CRA Releases View on Impact of Renting Common Areas on Housing Co-Op’s NPO Status

By Terrance S. CarterJacqueline M. Demczur and Adriel N. Clayton

Aug 2024 Charity & NFP Law Update
Published on August 29, 2024

 

   
 

The Canada Revenue Agency (“CRA”) released CRA View 2022-0944461E5, dated May 13, 2024 (“View”) , a technical interpretation in which it considered whether a residential housing co-operative (“Co-op”) would continue to qualify for its income tax exemption as a tax-exempt non-profit organization (“NPO”) under paragraph 149(1)(l) of the Income Tax Act (Canada) (“ITA”) if it generated profits by renting its common areas to third parties, such as film companies. Additionally, the CRA considered the Co-op’s tax-exempt status if these profits were instead earned through a wholly-owned taxable subsidiary.

The View provides a useful overview of CRA’s current thinking on the generation and accumulation of profit by NPOs.

On the issue of whether the Co-op can generate income directly by renting out common areas to third parties, the CRA stated that generally, to qualify as an NPO under paragraph 149(1)(l) of the ITA, the organization must satisfy four criteria, namely, (1) it must be a club, society, or association; (2) it must not be a charity; (3) it must be organized and operated exclusively for social welfare, civic improvement, pleasure, recreation or any other purpose except profit; and (4) no income earned by the organization can be available for the personal benefit of its members or shareholders.

The View cited Tax Court of Canada’s decision in Tourbec in stating that the word “exclusively” in criteria (3) above must be given its full effect. It is not sufficient that an organization be organized and operated mainly or primarily or chiefly for any purpose other than profit, it must be organized and operated “exclusively” for a non-profit purpose. Thus, while an organization may have many purposes, none of those purposes can be to earn a profit. The View does however affirm CRA’s current position that an NPO can earn a profit, as long as it is incidental, i.e. the profit is not significant and arises from activities directly connected to the organization’s not-for-profit objectives, without affecting its status as an NPO. In the View, CRA also rejected the “destination of funds argument”, which would allow an organization to be an NPO if it uses its profits to support its non-profit objectives, stating that this argument has been rejected by CRA and the courts many times.
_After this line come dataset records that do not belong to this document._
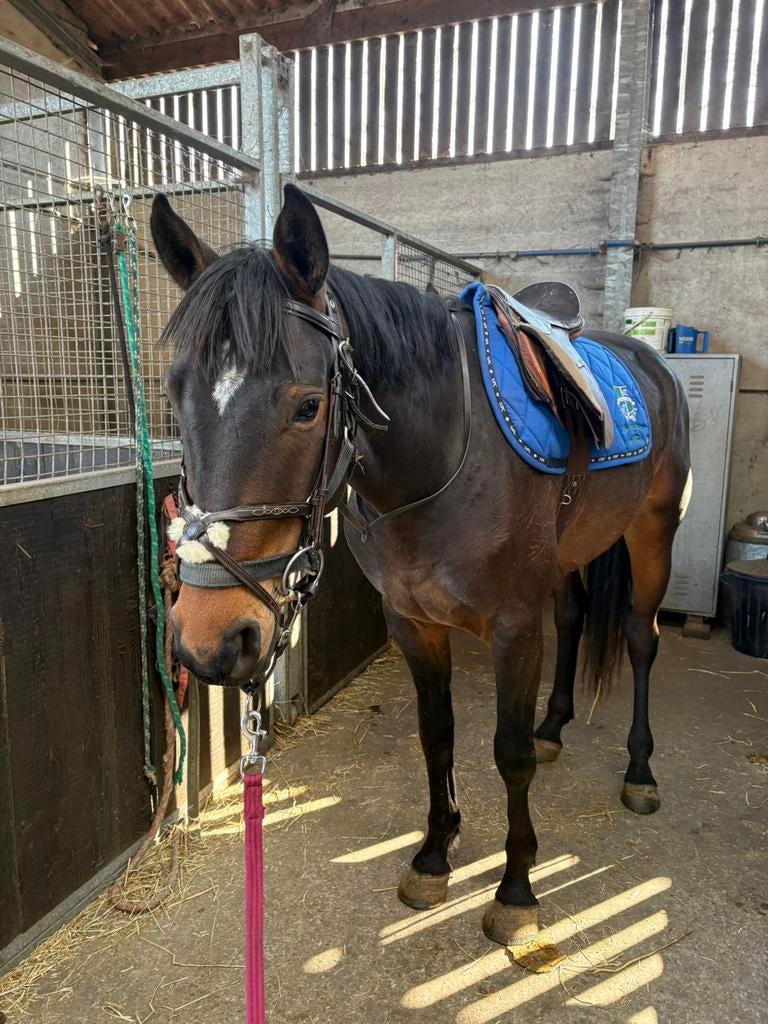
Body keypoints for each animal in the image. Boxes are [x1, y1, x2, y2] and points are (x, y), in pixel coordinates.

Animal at [150, 184, 690, 946]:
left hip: (652, 534)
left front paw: (516, 892)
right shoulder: (412, 623)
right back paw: (556, 726)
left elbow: (509, 752)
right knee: (575, 619)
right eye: (175, 395)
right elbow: (437, 739)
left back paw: (640, 771)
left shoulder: (513, 628)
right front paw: (435, 857)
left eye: (308, 406)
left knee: (643, 638)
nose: (209, 639)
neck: (440, 461)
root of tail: (652, 364)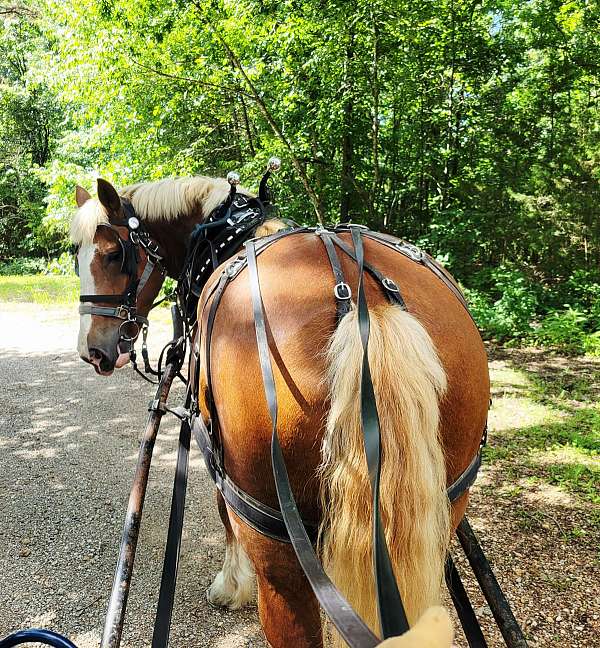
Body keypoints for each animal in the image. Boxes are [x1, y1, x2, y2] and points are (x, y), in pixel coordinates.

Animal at [71, 176, 490, 647]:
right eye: (76, 257)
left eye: (113, 254)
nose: (92, 350)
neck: (224, 232)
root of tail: (362, 301)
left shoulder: (220, 458)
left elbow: (223, 514)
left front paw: (230, 586)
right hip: (446, 507)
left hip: (272, 532)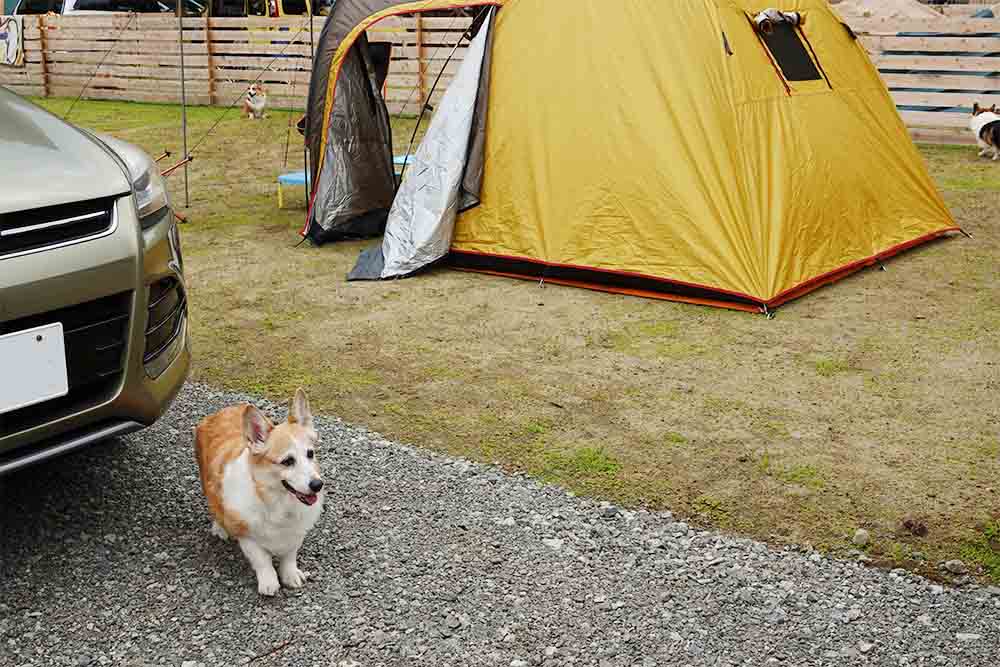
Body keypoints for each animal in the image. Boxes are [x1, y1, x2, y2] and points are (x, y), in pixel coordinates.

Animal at [192, 388, 324, 596]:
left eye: (310, 454)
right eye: (287, 461)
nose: (318, 485)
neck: (278, 502)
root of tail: (220, 412)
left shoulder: (296, 533)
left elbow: (289, 555)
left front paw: (290, 575)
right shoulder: (246, 536)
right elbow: (262, 560)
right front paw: (269, 583)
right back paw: (219, 528)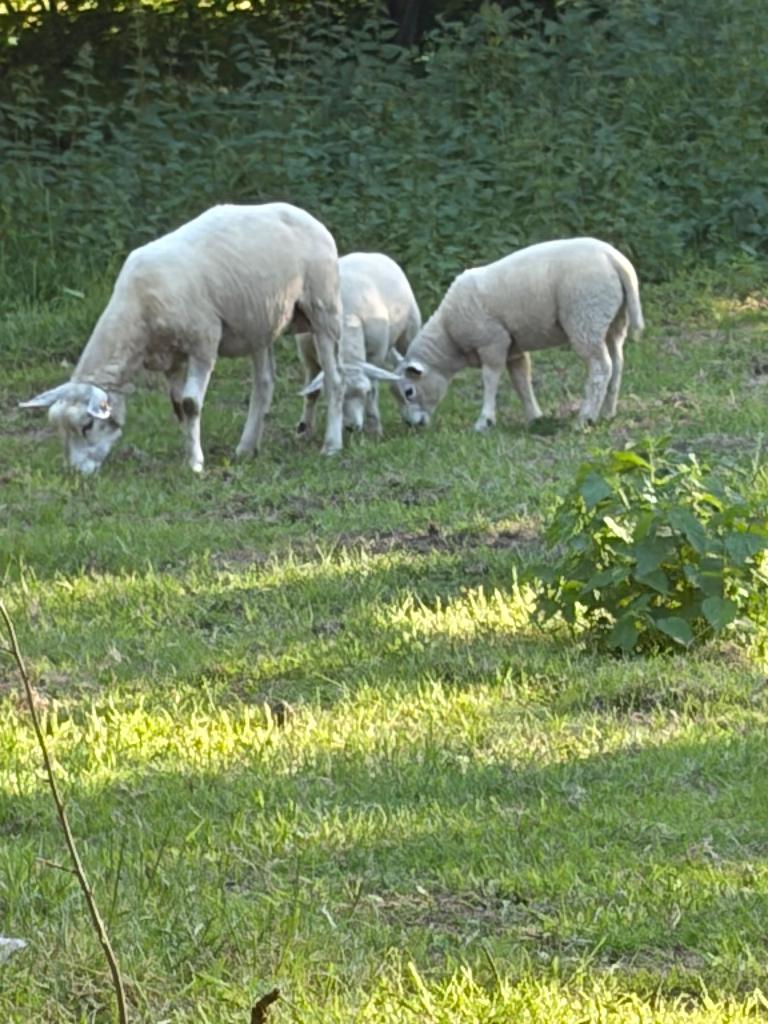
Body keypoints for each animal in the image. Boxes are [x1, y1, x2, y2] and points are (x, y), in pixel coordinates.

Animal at [19, 202, 344, 474]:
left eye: (87, 425)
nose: (76, 473)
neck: (136, 312)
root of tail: (306, 215)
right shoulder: (169, 358)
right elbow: (177, 406)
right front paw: (188, 453)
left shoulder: (204, 342)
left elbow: (190, 404)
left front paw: (195, 464)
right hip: (260, 322)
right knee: (264, 384)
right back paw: (246, 447)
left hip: (323, 307)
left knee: (334, 380)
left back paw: (331, 446)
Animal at [296, 251, 422, 436]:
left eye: (364, 392)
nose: (351, 427)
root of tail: (370, 253)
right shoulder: (308, 358)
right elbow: (311, 393)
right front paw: (304, 430)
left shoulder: (376, 354)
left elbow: (374, 392)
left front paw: (374, 428)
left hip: (409, 332)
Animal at [394, 237, 644, 431]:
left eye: (409, 392)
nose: (410, 425)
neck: (449, 337)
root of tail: (615, 260)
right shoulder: (513, 348)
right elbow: (521, 381)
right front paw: (535, 416)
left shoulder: (492, 341)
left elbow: (490, 379)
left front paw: (485, 421)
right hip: (613, 321)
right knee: (617, 363)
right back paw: (607, 412)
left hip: (585, 317)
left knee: (601, 367)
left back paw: (585, 418)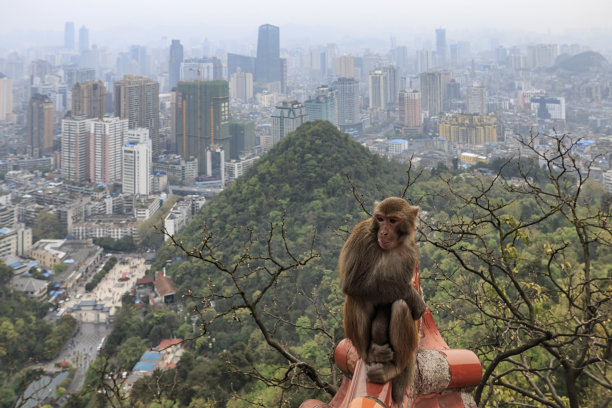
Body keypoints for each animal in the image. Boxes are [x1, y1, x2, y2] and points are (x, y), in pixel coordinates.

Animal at [340, 197, 426, 402]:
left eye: (392, 220)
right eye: (380, 219)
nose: (383, 232)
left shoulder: (410, 253)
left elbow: (392, 302)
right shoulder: (364, 240)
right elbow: (354, 283)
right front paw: (413, 296)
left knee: (401, 306)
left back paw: (394, 368)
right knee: (356, 297)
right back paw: (371, 353)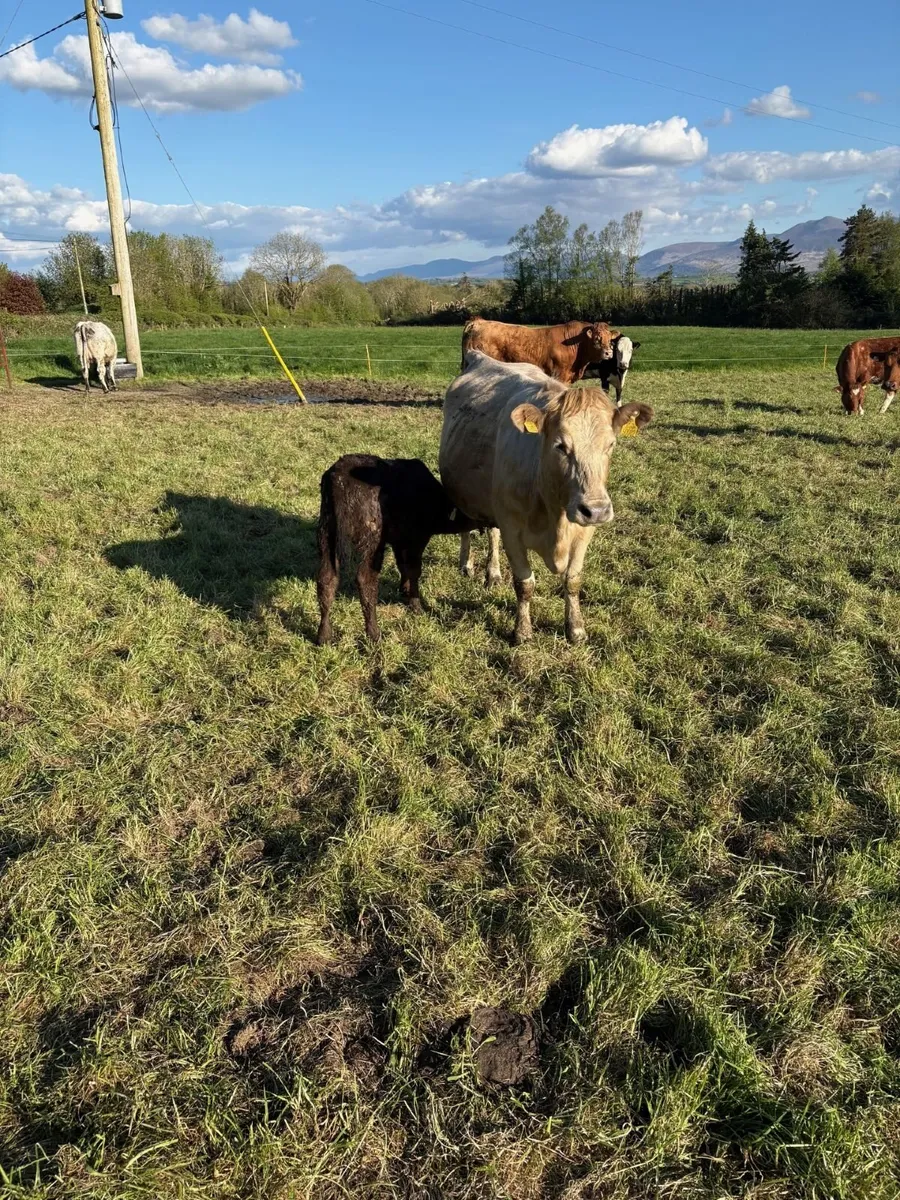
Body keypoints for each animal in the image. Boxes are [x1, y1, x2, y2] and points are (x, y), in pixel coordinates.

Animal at [316, 454, 479, 645]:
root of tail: (339, 479)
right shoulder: (417, 540)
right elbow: (414, 570)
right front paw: (415, 605)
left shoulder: (399, 541)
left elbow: (402, 566)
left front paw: (404, 590)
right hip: (372, 543)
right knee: (365, 580)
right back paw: (374, 633)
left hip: (326, 534)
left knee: (326, 579)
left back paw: (324, 635)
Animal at [439, 351, 653, 645]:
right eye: (560, 446)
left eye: (610, 444)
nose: (597, 510)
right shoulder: (512, 529)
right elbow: (524, 584)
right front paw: (522, 631)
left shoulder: (584, 531)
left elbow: (573, 581)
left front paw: (576, 629)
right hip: (461, 492)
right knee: (466, 528)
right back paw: (466, 565)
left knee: (492, 533)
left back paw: (493, 574)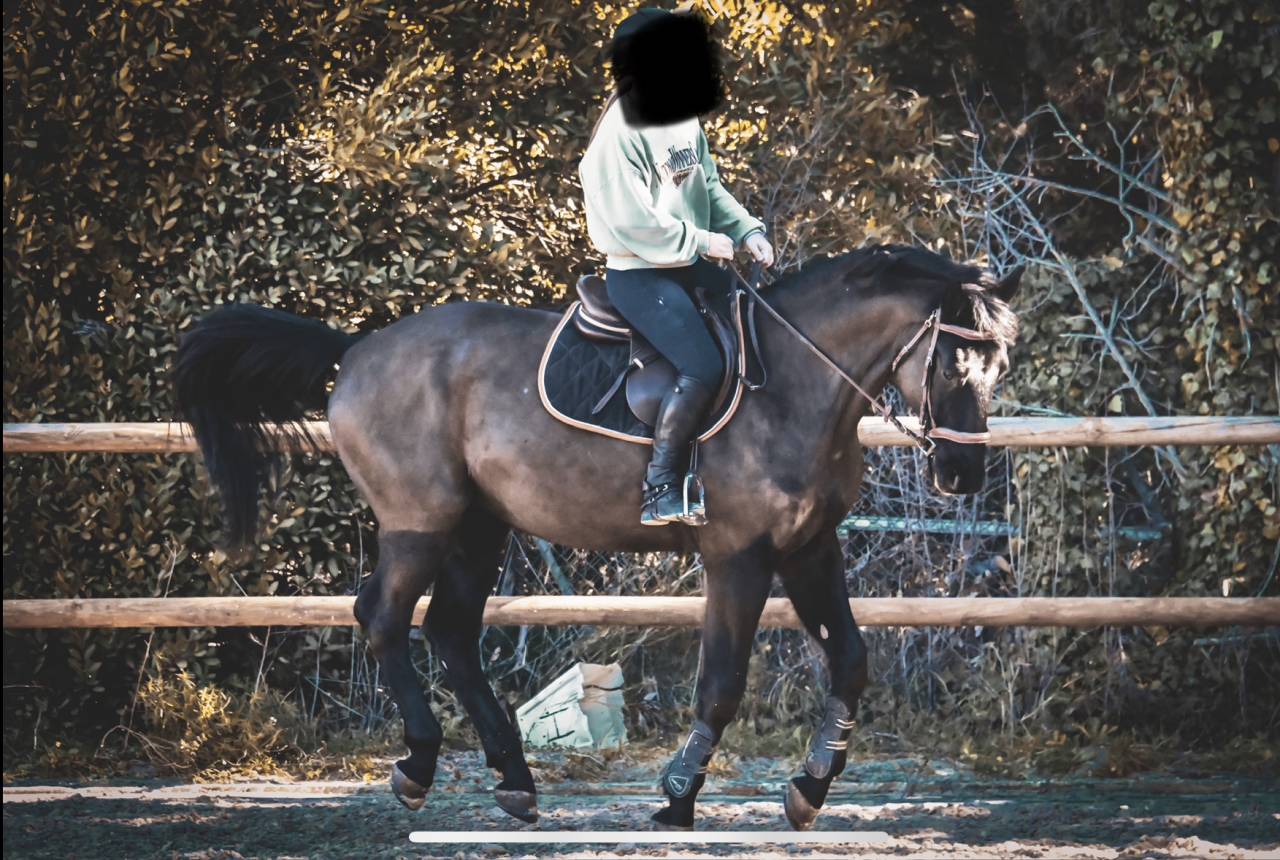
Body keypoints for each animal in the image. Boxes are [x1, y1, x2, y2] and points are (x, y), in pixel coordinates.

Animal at [174, 244, 1021, 830]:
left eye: (998, 364)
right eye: (953, 361)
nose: (961, 474)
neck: (792, 386)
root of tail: (356, 349)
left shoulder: (811, 549)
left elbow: (850, 661)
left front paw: (809, 790)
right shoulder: (738, 557)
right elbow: (722, 683)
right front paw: (678, 795)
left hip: (479, 526)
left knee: (450, 631)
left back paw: (516, 782)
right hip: (421, 524)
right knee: (383, 618)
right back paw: (417, 764)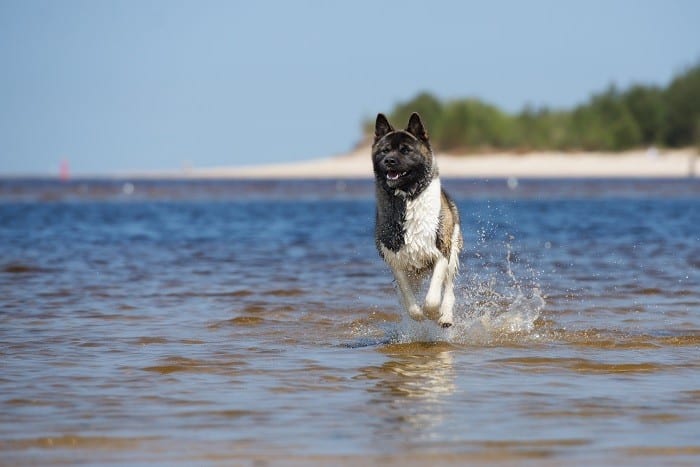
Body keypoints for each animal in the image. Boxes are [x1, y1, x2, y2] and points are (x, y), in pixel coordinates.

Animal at [372, 112, 464, 330]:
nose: (389, 161)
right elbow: (408, 299)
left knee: (448, 291)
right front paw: (418, 315)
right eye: (384, 150)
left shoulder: (442, 252)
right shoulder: (396, 261)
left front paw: (433, 313)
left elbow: (432, 298)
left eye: (405, 150)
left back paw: (446, 317)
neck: (407, 199)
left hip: (453, 253)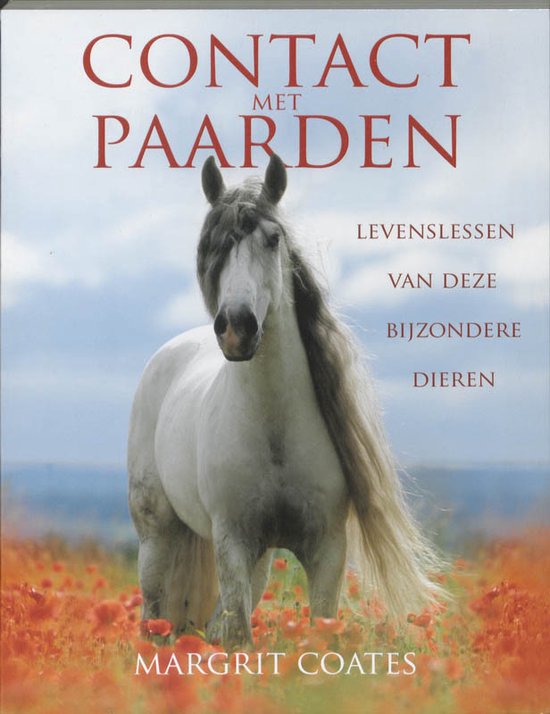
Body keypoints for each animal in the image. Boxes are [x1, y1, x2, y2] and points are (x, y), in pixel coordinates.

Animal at [128, 154, 440, 648]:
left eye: (273, 239)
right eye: (212, 245)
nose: (236, 328)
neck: (274, 430)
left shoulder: (327, 549)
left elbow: (319, 628)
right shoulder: (232, 542)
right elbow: (240, 638)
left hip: (255, 559)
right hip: (157, 534)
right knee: (155, 615)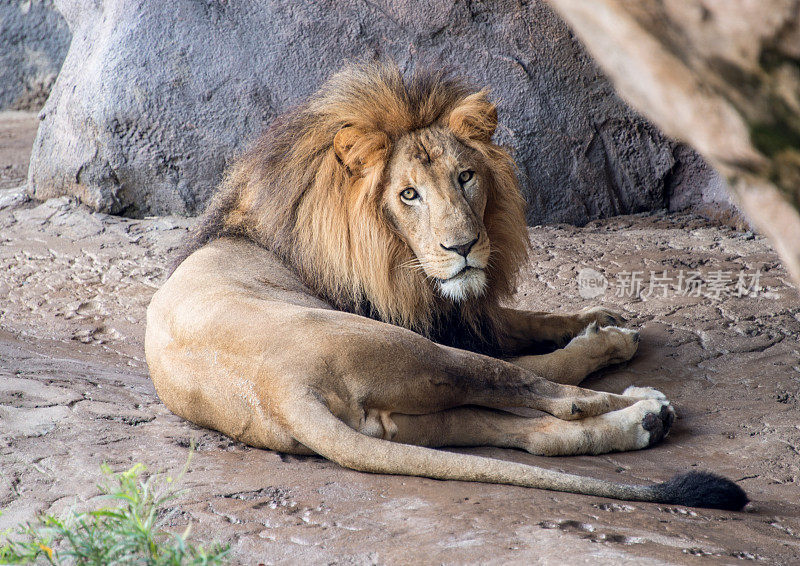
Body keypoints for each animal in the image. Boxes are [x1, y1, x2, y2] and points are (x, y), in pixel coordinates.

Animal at [145, 62, 752, 510]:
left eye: (466, 176)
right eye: (408, 195)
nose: (463, 247)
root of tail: (280, 392)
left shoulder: (457, 313)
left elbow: (524, 318)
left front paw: (594, 315)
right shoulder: (428, 319)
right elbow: (529, 347)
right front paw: (606, 331)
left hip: (410, 422)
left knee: (533, 431)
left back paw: (645, 420)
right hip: (413, 351)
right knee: (546, 388)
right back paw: (633, 390)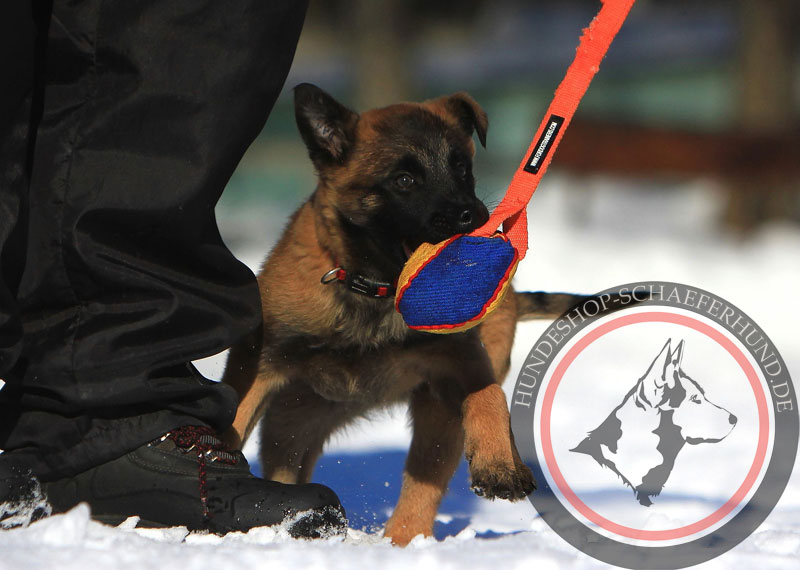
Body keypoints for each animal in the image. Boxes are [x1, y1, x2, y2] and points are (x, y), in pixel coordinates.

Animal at [223, 83, 580, 540]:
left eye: (461, 167)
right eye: (404, 181)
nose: (473, 216)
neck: (374, 290)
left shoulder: (461, 360)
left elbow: (489, 396)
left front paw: (498, 463)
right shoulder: (261, 364)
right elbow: (230, 424)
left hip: (425, 411)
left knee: (422, 485)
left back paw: (403, 539)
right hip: (295, 419)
The CRA explained that the modest revenues generated from the Co-op providing laundry machines for use by residents appears to be directly connected to the Co-op’s not-for-profit objectives and would be considered incidental and would not impact its tax-exempt status. However, the View stated that the expected profits from renting the Co-op’s common areas to third parties are anticipated to be considerable and do not appear to be incidental, as they are intended to fund significant expenses, such as major repairs and maintenance and to build a reserve fund. Moreover, the common areas are owned by the Co-op and not by the resident shareholders, and therefore the rental of the common areas indicates a for-profit purpose, which would jeopardize its tax-exempt status.

On the issue of whether the Co-op could generate such revenue through a wholly-owned taxable subsidiary, the CRA clarified that if the Co-op earns profits from renting common areas through a wholly-owned taxable subsidiary, this alone would not automatically disqualify the Co-op from being a tax-exempt NPO. However, the Co-op would be owning shares in the taxable subsidiary in order to earn a profit and the significant income likely to be generated, such as dividends, suggests a for-profit purpose. Since this income is likely to be significant and would not arise through the Co-op’s not-for-profit objectives, it would not be incidental and could jeopardize the Co-op’s tax-exempt status, even if the dividends are used to further the Co-op’s not-for-profit objectives.

Therefore, even if the Co-op was determined to be a tax-exempt NPO before renting (directly or indirectly) its common areas to third parties, it could lose its tax-exempt status afterwards because substantial profits from activities like renting common areas would not be considered incidental and could demonstrate that the Co-op had a profit purpose. Whether the Co-op was a tax-exempt NPO for any particular time period is a question of fact that would only be determined at the end of the fiscal year.